- Nearly all top healthcare providers – 98 percent – have not implemented Domain-based Message Authentication, Reporting & Conformance (DMARC), which could lead to healthcare email security issues, according to a recent survey.
The National Health Information Sharing and Analysis Center (NH-ISAC), the Global Cybersecurity Alliance (GCA), and Agari published Agari Industry DMARC Adoption Report for Healthcare, analyzing the DMARC policies of more than 500 domains in healthcare and pharmaceutical.
DMARC is an email authentication standard that aims to eliminate phishing emails. It stemmed from a Yahoo and PayPal experiment in 2007 that was designed to prevent account credential phishing.
Healthcare is at the highest risk of being targeted by fraudulent email, the report showed. Fifty-seven percent of emails that are allegedly from the healthcare industry are fraudulent or unauthenticated. Furthermore, 92 percent of healthcare domains have been targeted by fraudulent email.
Approximately three-quarters of healthcare organizations have not deployed DMARC to protect email, the report said. Two percent of surveyed entities are using quarantine or reject policies on their domains to prevent phishing or spoofing. Twenty-one percent of respondents said they have deployed DMARC to monitor unauthenticated emails but that they are not blocking phishing emails.
The US Department of Homeland Security (DHS) issued a directive in October 2017 that mandated federal agencies to adopt DMARC within 90 days. In response, NH-ISAC asked its members to pledge to adopt DMARC, and said it will issue the same request at its upcoming fall summit.

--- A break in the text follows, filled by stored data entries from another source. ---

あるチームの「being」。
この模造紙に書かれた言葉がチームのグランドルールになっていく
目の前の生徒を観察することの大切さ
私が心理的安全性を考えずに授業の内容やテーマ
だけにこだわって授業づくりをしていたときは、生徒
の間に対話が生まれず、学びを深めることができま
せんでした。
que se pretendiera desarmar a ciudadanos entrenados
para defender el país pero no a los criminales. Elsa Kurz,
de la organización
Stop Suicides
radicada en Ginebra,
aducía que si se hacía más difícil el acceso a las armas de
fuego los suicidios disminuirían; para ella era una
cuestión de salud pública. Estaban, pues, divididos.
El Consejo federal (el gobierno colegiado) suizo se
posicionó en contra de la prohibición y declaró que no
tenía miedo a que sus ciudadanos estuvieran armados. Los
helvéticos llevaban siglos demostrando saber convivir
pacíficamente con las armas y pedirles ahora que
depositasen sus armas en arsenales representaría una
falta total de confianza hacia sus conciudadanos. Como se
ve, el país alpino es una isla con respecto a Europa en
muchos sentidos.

NH-ISAC members are leading the rest of the healthcare industry in DMARC adoption, according to the survey. While 70 percent of NH-ISAC members have no policy in place, that is still a 7 percent improvement over the rest of the sector.

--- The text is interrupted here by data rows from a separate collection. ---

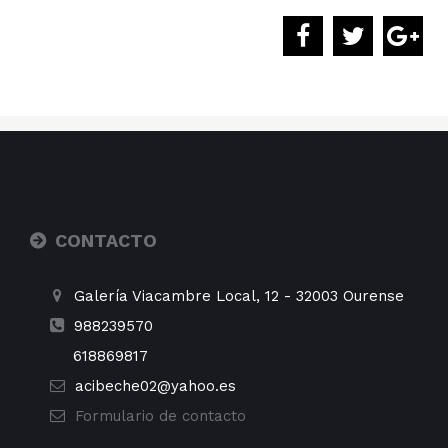
CONTACTO
Galería Viacambre Local, 12
-
32003
Ourense
988239570
618869817
acibeche02@yahoo.es
Formulario de contacto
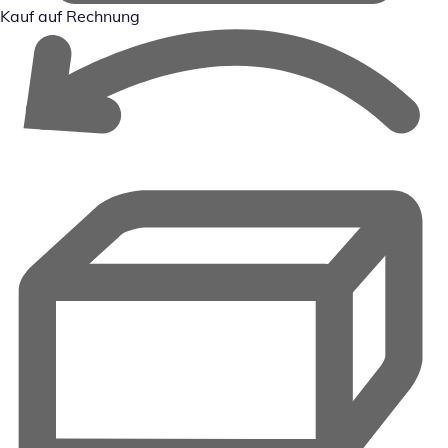
Kauf auf Rechnung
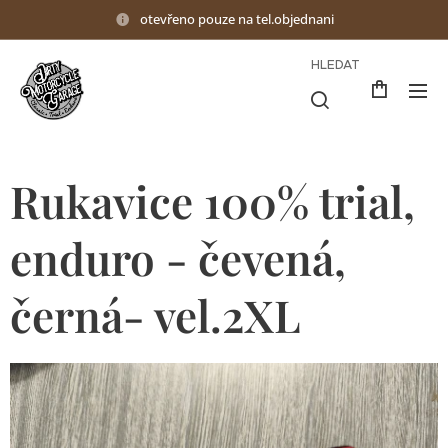
otevřeno pouze na tel.objednani
HLEDAT
Rukavice 100% trial,
enduro - čevená,
černá- vel.2XL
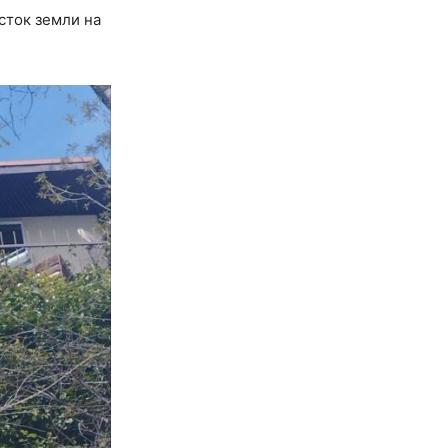
сток земли на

“The implementation of DMARC for Aetna improved the consumer experience by eliminating unwanted and fraudulent email which reduced the risk of phishing, resulting in more email engagement and healthier lives for members,” said Aetna CSO Jim Routh, who is also NH-ISAC Chairman.
Agari Founder and Executive Chairman Patrick Peterson explained that entities that have deployed DMARC have seen an increased lift in email click through rate because the phishing and spam emails have been minimized.
“By heeding the guidance of NH-ISAC leaders, healthcare companies will improve security for themselves, their healthcare providers and their patients,” Peterson said in a statement. “Successful DMARC implementations from Aetna, Blue Shield of California and Spectrum Health are leading the way for other healthcare industry organizations to restore trust in communications.”
A GCA survey from June 2017 also stressed the need for improved healthcare email security, which would largely benefit from DMARC adoption. That survey found that at least 22 of the top 48 for-profit hospitals in the nation had deployed DMARC. However, six of the 50 largest hospitals were working to protect their email campaigns.
"As cyber threats mount against healthcare providers, deploying DMARC is an essential solution to protecting their patients' data privacy," GCA President and CEO Philip Reitinger said in a statement. "The protocol has been proven effective, and deployment can reasonably be done by organizations of all sizes, making it an invaluable resource for hospitals who need to protect their patients' digital health. I strongly encourage healthcare organizations to use this protocol to its fullest capacity."
The June GCA survey also revealed that one of the hospitals using DMARC said it was deployed at a level preventing spam from being delivered to inboxes. The other 27 hospitals using DMARC reported the practice was utilized to monitor emails from their own domain, not to prevent spam from going into inboxes.
Email attacks were the most popular way for malicious users to attempt to gain access, GCA reported, citing data from the Verizon 2017 DBIR. DMARC will benefit organizations by topping scammers from using an email domain to attempt infiltration, the agency said.
"Cybercriminals concentrate on four key drivers of human behavior to encourage individuals to disclose information: eagerness, distraction, curiosity and uncertainty,” Verizon Enterprise Solutions Global Security Services Executive Director Bryan Sartin said in a statement. “And as our report shows, it is working, with a significant increase in both phishing and pretexting this year."